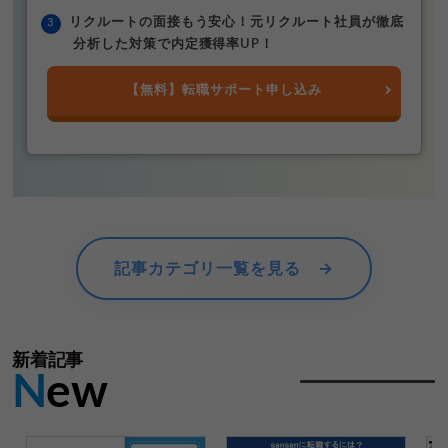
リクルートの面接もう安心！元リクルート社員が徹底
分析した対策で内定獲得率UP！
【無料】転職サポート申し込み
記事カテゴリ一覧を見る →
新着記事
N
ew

...

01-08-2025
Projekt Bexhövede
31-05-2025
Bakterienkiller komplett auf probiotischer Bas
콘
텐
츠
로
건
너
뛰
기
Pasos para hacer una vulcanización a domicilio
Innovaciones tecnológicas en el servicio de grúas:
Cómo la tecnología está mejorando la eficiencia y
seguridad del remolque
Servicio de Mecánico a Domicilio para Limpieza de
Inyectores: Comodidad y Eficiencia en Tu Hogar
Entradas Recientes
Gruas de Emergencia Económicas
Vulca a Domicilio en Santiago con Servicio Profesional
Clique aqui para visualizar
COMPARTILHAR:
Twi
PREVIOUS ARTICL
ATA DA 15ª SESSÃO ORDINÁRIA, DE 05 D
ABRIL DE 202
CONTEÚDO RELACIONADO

* * *

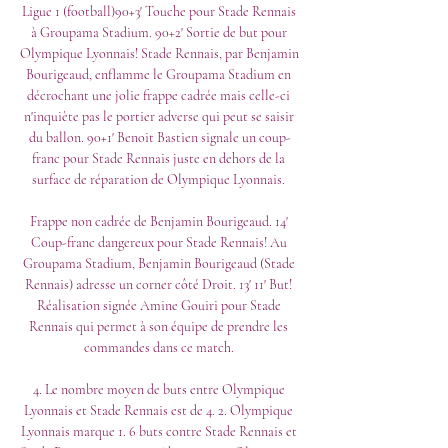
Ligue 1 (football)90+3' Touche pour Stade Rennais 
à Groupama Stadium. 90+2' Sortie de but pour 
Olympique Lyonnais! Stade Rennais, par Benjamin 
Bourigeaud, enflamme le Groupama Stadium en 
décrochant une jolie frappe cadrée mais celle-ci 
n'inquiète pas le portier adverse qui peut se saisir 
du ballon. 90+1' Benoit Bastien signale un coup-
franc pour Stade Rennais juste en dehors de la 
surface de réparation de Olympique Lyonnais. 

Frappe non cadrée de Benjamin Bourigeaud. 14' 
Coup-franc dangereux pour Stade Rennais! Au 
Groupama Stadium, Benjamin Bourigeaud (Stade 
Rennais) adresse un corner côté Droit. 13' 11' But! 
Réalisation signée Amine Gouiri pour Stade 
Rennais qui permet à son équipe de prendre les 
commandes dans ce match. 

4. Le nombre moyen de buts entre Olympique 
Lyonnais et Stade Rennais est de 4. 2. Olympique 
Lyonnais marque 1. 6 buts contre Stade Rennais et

ACTIVITY - Rewrite the lines of the records above from the line with "4. Le nombre moyen de buts entre Olympique" to the line with "Lyonnais marque 1.", replacing "Stade Rennais" with "Stade Brestois" wherever it occurs and leaving everything else unchanged.

RESPONSE BELOW -
4. Le nombre moyen de buts entre Olympique 
Lyonnais et Stade Brestois est de 4. 2. Olympique 
Lyonnais marque 1. 6 buts contre Stade Brestois et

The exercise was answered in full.